**The task**. Check each line of the records below and collect those that include the word "lines".

------ Extracted entries

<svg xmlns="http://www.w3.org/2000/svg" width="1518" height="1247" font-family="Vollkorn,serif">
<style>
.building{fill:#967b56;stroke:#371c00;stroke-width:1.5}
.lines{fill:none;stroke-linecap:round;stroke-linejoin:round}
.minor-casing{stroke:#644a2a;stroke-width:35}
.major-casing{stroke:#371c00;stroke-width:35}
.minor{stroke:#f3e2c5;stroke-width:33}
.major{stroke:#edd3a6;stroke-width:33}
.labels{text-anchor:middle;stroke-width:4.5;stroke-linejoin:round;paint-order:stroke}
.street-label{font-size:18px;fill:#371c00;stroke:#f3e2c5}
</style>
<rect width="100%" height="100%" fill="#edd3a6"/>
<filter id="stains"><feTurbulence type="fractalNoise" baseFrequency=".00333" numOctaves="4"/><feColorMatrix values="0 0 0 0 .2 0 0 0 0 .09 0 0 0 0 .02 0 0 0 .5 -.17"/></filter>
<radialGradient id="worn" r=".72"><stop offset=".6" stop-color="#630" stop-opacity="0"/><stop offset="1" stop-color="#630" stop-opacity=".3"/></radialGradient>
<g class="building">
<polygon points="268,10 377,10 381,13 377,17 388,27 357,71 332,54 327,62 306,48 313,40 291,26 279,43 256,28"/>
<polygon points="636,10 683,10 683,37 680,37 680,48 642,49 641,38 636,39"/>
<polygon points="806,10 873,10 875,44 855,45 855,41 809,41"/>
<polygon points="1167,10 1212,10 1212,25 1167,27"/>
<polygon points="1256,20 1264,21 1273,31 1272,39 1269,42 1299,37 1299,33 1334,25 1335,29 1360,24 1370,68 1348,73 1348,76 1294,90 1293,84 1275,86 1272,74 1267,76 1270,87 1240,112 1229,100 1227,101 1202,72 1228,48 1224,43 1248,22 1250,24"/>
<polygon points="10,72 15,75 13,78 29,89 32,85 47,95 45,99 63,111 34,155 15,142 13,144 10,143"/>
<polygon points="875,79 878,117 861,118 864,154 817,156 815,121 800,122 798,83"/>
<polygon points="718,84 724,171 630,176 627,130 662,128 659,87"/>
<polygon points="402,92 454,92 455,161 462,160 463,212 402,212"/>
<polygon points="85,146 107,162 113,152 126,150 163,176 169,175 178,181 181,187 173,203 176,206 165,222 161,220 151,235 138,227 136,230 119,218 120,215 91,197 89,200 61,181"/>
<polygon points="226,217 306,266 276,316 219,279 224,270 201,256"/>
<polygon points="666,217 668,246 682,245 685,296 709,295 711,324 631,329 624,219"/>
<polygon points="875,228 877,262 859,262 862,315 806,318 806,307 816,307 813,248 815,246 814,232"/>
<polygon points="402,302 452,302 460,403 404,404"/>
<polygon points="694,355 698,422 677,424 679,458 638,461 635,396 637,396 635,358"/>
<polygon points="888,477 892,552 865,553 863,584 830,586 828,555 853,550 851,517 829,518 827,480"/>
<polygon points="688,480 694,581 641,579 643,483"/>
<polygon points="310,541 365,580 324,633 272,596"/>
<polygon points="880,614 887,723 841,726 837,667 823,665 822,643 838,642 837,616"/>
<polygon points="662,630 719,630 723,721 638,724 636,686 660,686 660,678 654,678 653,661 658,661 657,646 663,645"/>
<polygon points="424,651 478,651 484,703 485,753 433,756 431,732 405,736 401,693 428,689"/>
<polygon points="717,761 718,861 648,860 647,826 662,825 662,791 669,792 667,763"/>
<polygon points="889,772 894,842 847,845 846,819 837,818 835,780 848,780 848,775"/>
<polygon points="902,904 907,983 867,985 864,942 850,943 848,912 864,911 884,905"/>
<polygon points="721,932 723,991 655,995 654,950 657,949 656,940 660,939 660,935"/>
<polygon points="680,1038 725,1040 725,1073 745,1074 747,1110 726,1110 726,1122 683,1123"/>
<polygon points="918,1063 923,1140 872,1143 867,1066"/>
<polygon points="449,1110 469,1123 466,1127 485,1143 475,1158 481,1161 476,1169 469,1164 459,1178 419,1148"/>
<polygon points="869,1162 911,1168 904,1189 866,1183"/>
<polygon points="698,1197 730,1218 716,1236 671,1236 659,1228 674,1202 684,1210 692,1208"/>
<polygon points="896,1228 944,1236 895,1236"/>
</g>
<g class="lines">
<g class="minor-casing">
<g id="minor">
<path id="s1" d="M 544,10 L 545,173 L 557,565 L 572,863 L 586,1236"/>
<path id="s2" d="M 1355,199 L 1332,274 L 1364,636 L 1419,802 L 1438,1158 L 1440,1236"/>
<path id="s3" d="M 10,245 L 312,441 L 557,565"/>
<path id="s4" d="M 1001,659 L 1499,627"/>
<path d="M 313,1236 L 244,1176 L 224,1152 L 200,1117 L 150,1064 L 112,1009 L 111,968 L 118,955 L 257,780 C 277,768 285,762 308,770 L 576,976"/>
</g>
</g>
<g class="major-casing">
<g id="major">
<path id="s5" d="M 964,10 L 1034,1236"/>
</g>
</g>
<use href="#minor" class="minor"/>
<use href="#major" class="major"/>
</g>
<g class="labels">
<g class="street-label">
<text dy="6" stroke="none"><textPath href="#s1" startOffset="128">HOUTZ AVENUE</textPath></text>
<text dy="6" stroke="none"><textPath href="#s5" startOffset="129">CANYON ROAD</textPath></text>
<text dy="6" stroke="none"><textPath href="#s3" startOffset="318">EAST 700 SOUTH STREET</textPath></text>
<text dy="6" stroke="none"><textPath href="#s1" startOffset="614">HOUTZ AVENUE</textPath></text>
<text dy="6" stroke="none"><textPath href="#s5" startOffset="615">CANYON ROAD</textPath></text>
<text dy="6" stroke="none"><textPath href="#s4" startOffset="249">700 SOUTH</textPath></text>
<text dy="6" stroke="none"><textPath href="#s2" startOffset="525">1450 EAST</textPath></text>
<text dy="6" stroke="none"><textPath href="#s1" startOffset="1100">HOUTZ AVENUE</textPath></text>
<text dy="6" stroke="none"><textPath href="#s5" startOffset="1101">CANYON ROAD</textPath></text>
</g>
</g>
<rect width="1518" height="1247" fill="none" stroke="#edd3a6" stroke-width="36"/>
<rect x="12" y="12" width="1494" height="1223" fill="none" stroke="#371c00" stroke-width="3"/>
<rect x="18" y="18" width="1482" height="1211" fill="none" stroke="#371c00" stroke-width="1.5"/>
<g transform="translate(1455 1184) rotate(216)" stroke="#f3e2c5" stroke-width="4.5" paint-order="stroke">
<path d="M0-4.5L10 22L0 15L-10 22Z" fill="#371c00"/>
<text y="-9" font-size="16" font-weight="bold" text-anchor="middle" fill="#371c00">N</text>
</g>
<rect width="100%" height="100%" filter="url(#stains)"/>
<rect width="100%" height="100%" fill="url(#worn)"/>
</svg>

------------

**Result of this task**.
.lines{fill:none;stroke-linecap:round;stroke-linejoin:round}
<g class="lines">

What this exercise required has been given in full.